## EXERCISE GOAL:
Only the lines from the one containing "County Durham" through the last line of the data are to be written out, exactly and in full.

## RECORDS FOR THIS EXERCISE:
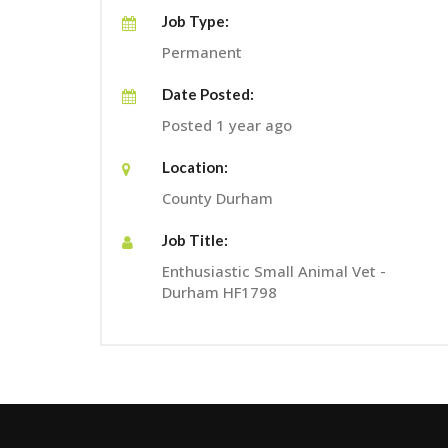
Job Type:
Permanent
Date Posted:
Posted 1 year ago
Location:
County Durham
Job Title:
Enthusiastic Small Animal Vet -
Durham HF1798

## RESPONSE TO THE EXERCISE:
County Durham
Job Title:
Enthusiastic Small Animal Vet -
Durham HF1798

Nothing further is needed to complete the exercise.